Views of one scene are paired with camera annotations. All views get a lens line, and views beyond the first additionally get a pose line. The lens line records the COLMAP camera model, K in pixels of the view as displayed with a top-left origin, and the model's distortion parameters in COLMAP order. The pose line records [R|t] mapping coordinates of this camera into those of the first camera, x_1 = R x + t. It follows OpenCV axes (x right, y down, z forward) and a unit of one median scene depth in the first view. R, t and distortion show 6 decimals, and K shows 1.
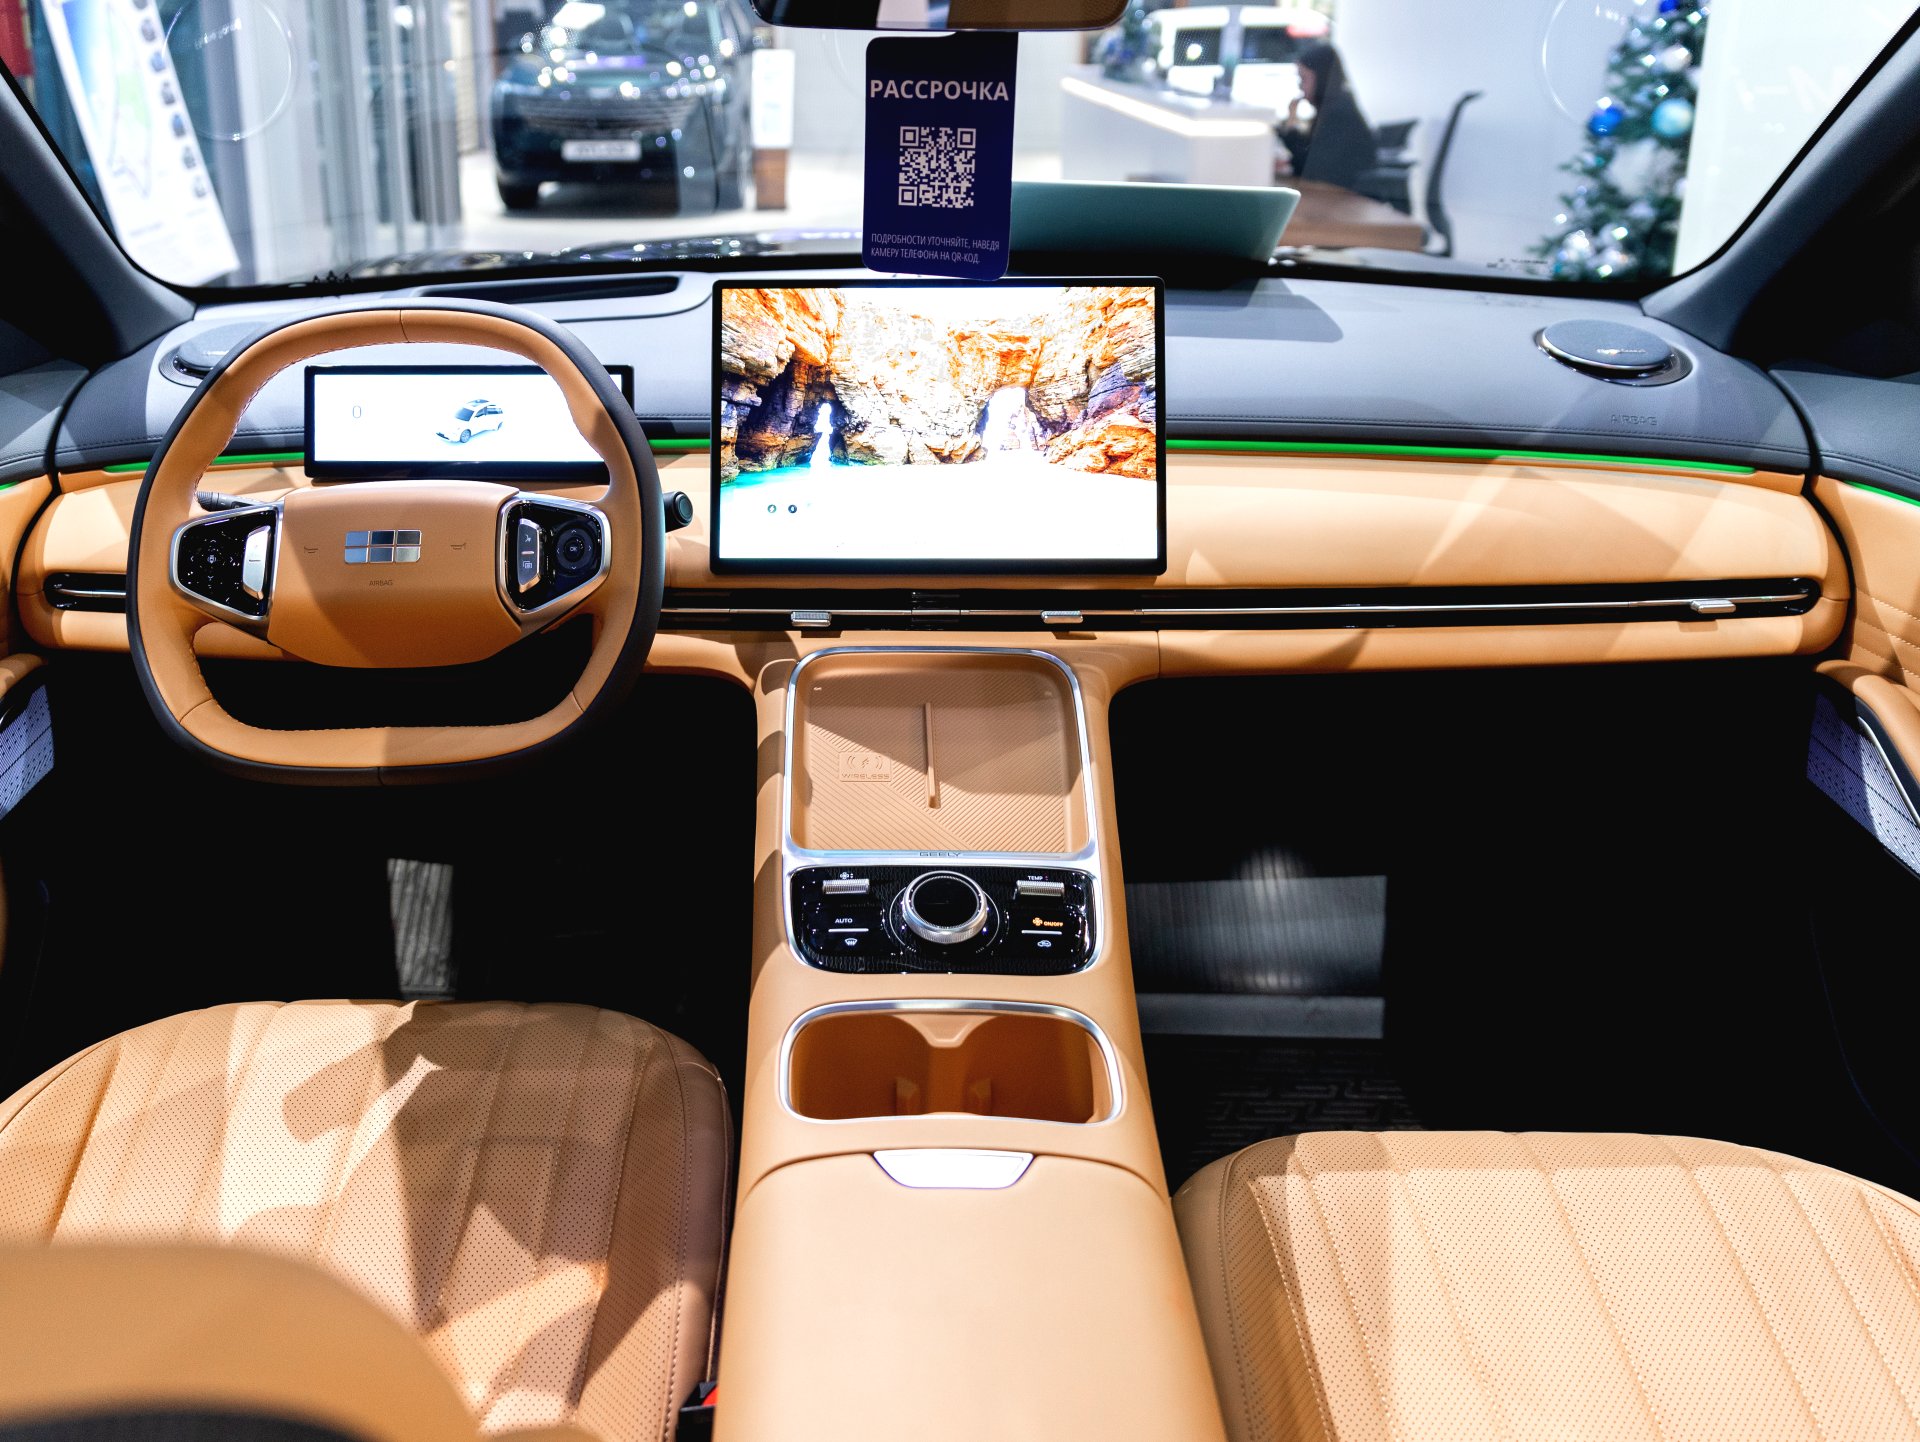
lens RADIAL K [[1486.9, 0, 847.5], [0, 1486.9, 367.5], [0, 0, 1]] dist [-0.009280, -0.003425]
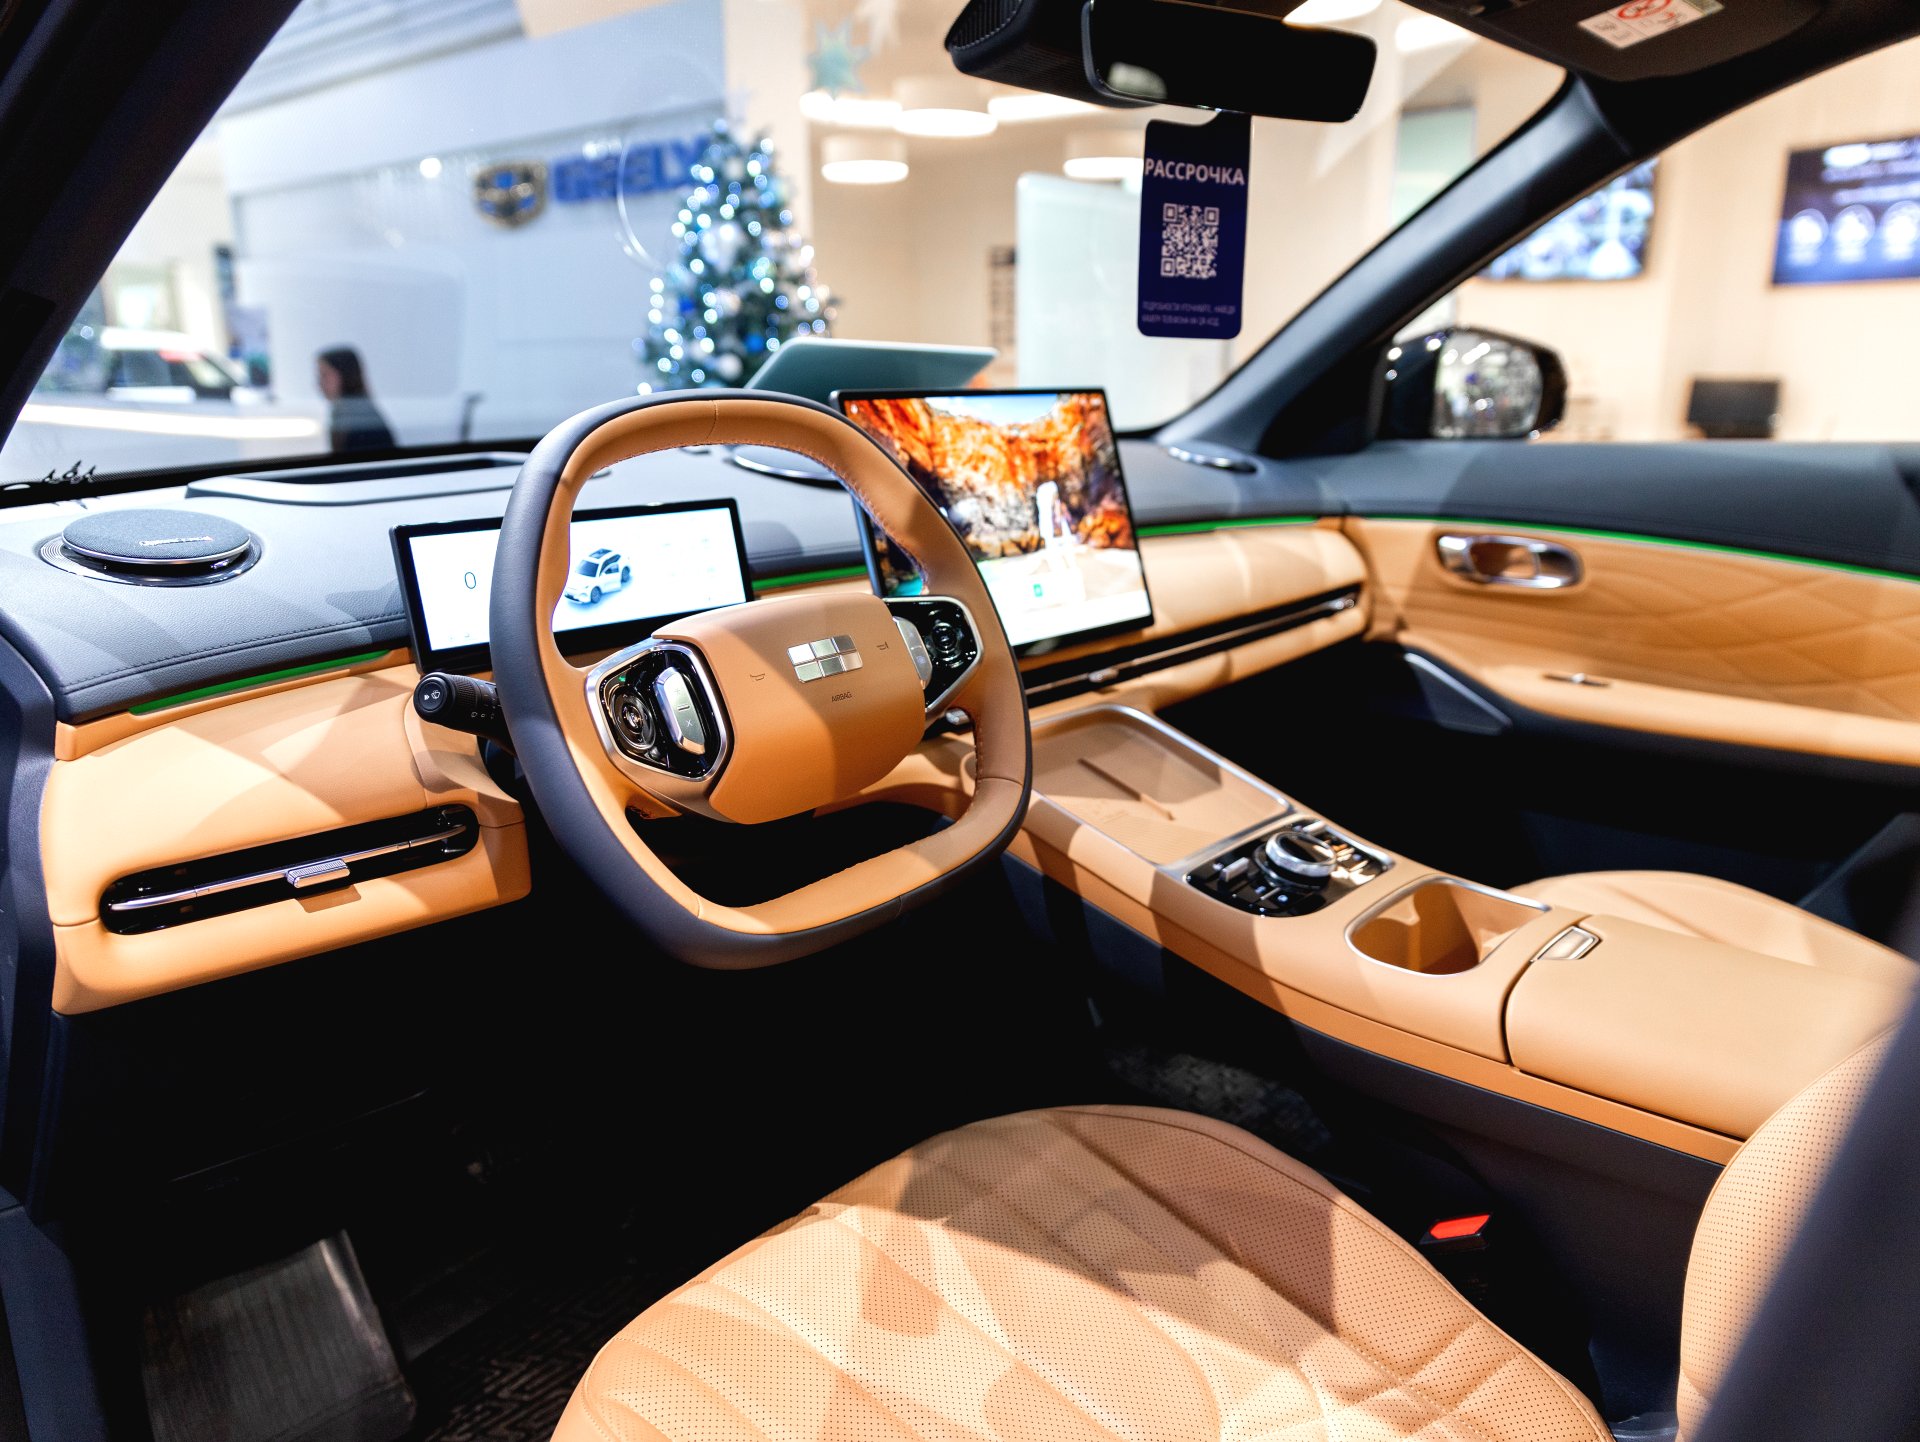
lens RADIAL K [[1369.4, 0, 960.0], [0, 1369.4, 721.0], [0, 0, 1]] dist [-0.041751, -0.002530]
pose [[0.655789, -0.183104, 0.732403, -0.732822], [0.172265, 0.980841, 0.090970, 0.085209], [-0.735028, 0.066510, 0.674767, 0.355520]]
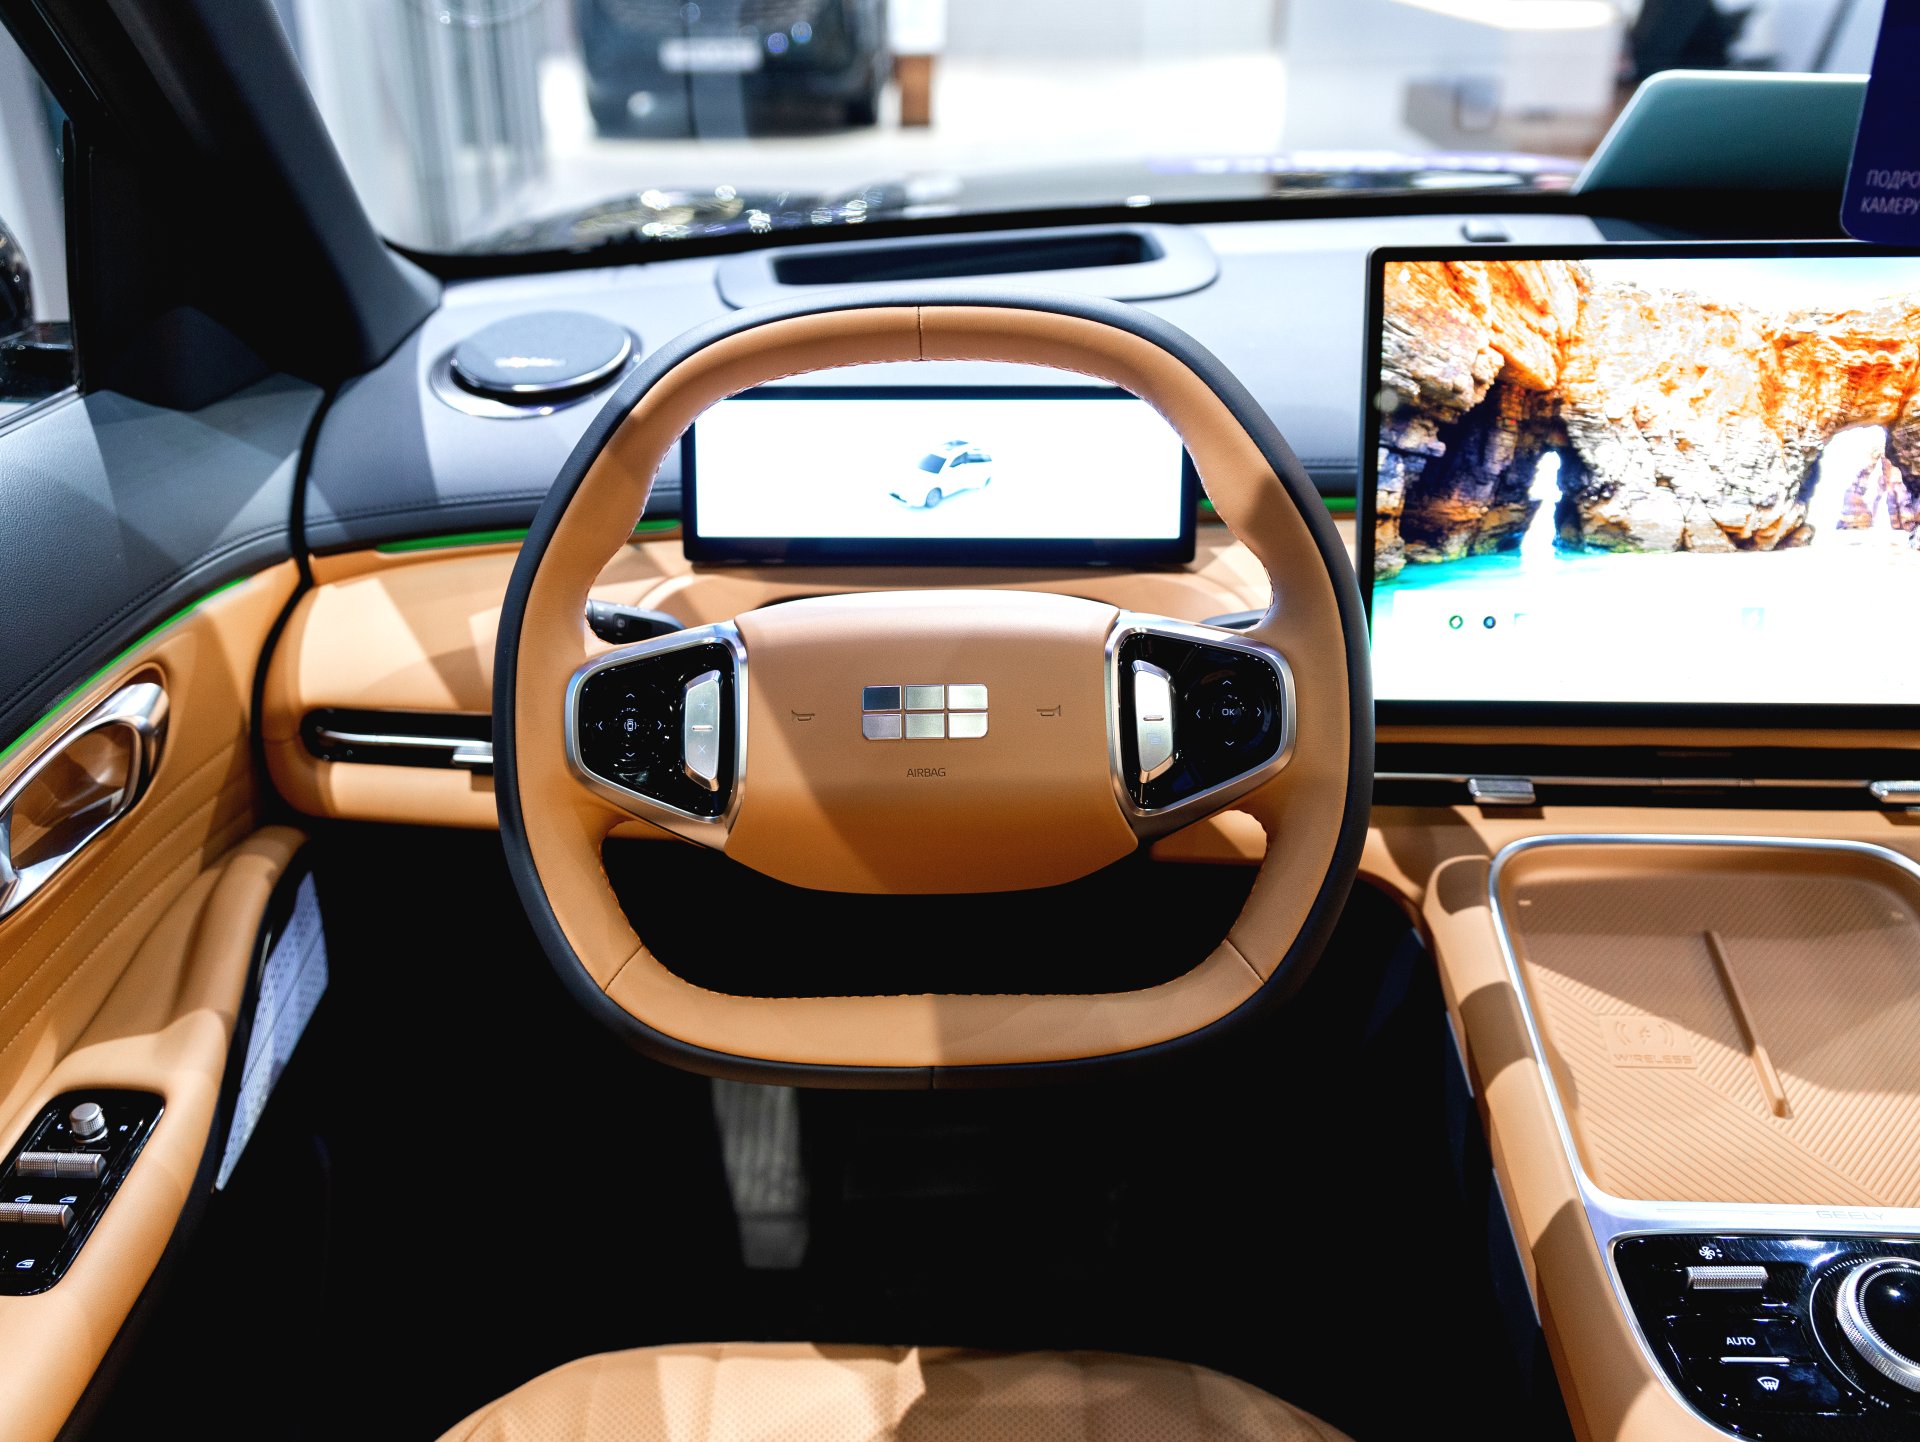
lens RADIAL K [[1708.0, 0, 892.8], [0, 1708.0, 629.3], [0, 0, 1]] dist [0.009090, -0.009195]
pose [[0.999187, 0.004962, -0.040015, -0.257524], [0.002248, 0.984004, 0.178134, -0.030337], [0.040259, -0.178080, 0.983192, 0.282104]]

• WORK TO COMPLETE: Go through all the entries and switch "camera annotations" to "camera labels", keeping every other line unchanged. Leave the pictures out when you write them back.

• RESPONSE TO THE EXERCISE:
Views of one scene are paired with camera labels. All views get a lens line, and views beyond the first additionally get a pose line. The lens line records the COLMAP camera model, K in pixels of the view as displayed with a top-left origin, and the model's distortion parameters in COLMAP order. The pose line records [R|t] mapping coordinates of this camera into those of the first camera, x_1 = R x + t. It follows OpenCV axes (x right, y down, z forward) and a unit of one median scene depth in the first view. R, t and distortion show 6 decimals, and K shows 1.
lens RADIAL K [[1486.9, 0, 847.5], [0, 1486.9, 367.5], [0, 0, 1]] dist [-0.009280, -0.003425]
lens RADIAL K [[1369.4, 0, 960.0], [0, 1369.4, 721.0], [0, 0, 1]] dist [-0.041751, -0.002530]
pose [[0.655789, -0.183104, 0.732403, -0.732822], [0.172265, 0.980841, 0.090970, 0.085209], [-0.735028, 0.066510, 0.674767, 0.355520]]
lens RADIAL K [[1708.0, 0, 892.8], [0, 1708.0, 629.3], [0, 0, 1]] dist [0.009090, -0.009195]
pose [[0.999187, 0.004962, -0.040015, -0.257524], [0.002248, 0.984004, 0.178134, -0.030337], [0.040259, -0.178080, 0.983192, 0.282104]]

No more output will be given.